Micellization and gelation of a triblock copolymer of oxyethylene and oxypropylene, E93P44E93, studied by 1H nuclear magnetic relaxation

Abstract

¹ H NMR longitudinal and transverse relaxation times have been measured as a function of temperature at 300 and 500 MHz for aqueous solutions of a triblock copolymer of oxyethylene (E) and oxypropylene (P), E₉₃P₄₄E₉₃, encompassing non-micellar, micellar and gel phases. At the critical micelle temperature (c.m.t.), there was a marked transition in the relaxation times of the hydrophobic P block attributed to a change from well solvated mobile chains below the c.m.t. to a more restricted, concentrated micelle-core environment above the c.m.t.
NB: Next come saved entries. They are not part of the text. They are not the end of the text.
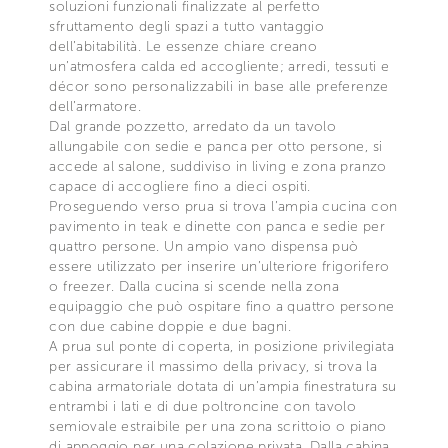
soluzioni funzionali finalizzate al perfetto
sfruttamento degli spazi a tutto vantaggio
dell’abitabilità. Le essenze chiare creano
un’atmosfera calda ed accogliente; arredi, tessuti e
décor sono personalizzabili in base alle preferenze
dell’armatore.
Dal grande pozzetto, arredato da un tavolo
allungabile con sedie e panca per otto persone, si
accede al salone, suddiviso in living e zona pranzo
capace di accogliere fino a dieci ospiti.
Proseguendo verso prua si trova l’ampia cucina con
pavimento in teak e dinette con panca e sedie per
quattro persone. Un ampio vano dispensa può
essere utilizzato per inserire un’ulteriore frigorifero
o freezer. Dalla cucina si scende nella zona
equipaggio che può ospitare fino a quattro persone
con due cabine doppie e due bagni.
A prua sul ponte di coperta, in posizione privilegiata
per assicurare il massimo della privacy, si trova la
cabina armatoriale dotata di un’ampia finestratura su
entrambi i lati e di due poltroncine con tavolo
semiovale estraibile per una zona scrittoio o piano
di appoggio per una colazione privata. Dalla cabina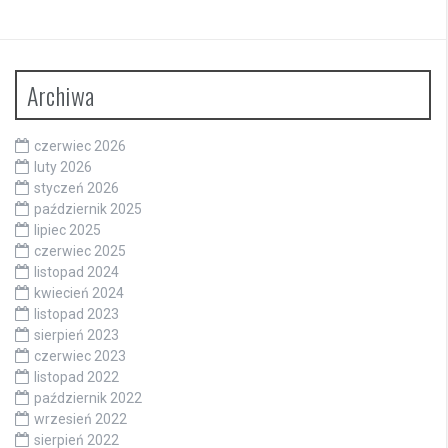
Archiwa
czerwiec 2026
luty 2026
styczeń 2026
październik 2025
lipiec 2025
czerwiec 2025
listopad 2024
kwiecień 2024
listopad 2023
sierpień 2023
czerwiec 2023
listopad 2022
październik 2022
wrzesień 2022
sierpień 2022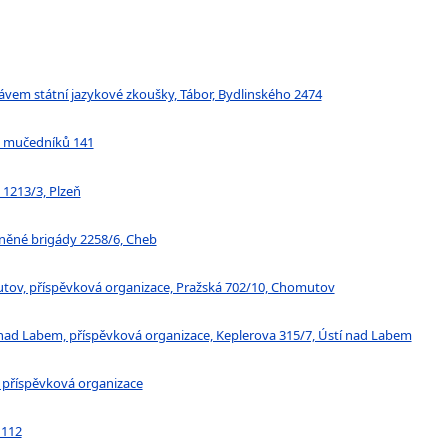
rávem státní jazykové zkoušky, Tábor, Bydlinského 2474
ch mučedníků 141
 1213/3, Plzeň
rněné brigády 2258/6, Cheb
utov, příspěvková organizace, Pražská 702/10, Chomutov
í nad Labem, příspěvková organizace, Keplerova 315/7, Ústí nad Labem
, příspěvková organizace
 112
However no transition in the properties of the hydrophilic E block was observed at the c.m.t., indicating the continuation of a solvated, mobile chain structure. At the transition from a micelle solution to a structured gel, transitions were observed in the relaxation times of both E and P blocks, consistent with gel formation by close packing of micelles at a spacing determined by the excluded volume rather than the hydrodynamic volume. Transient nuclear Overhauser effects (NOE) indicated that in the micelles there was considerable interpenetration of the E and P blocks at the boundary. The relaxation times were analysed using a two-step correlation function. For the E block, the fast correlation time representing local segmental motions was little affected by the phase transitions, whereas the slow correlation time representing larger-scale motions was much more affected. For the P block, both fast and slow correlation times increased significantly on micellization.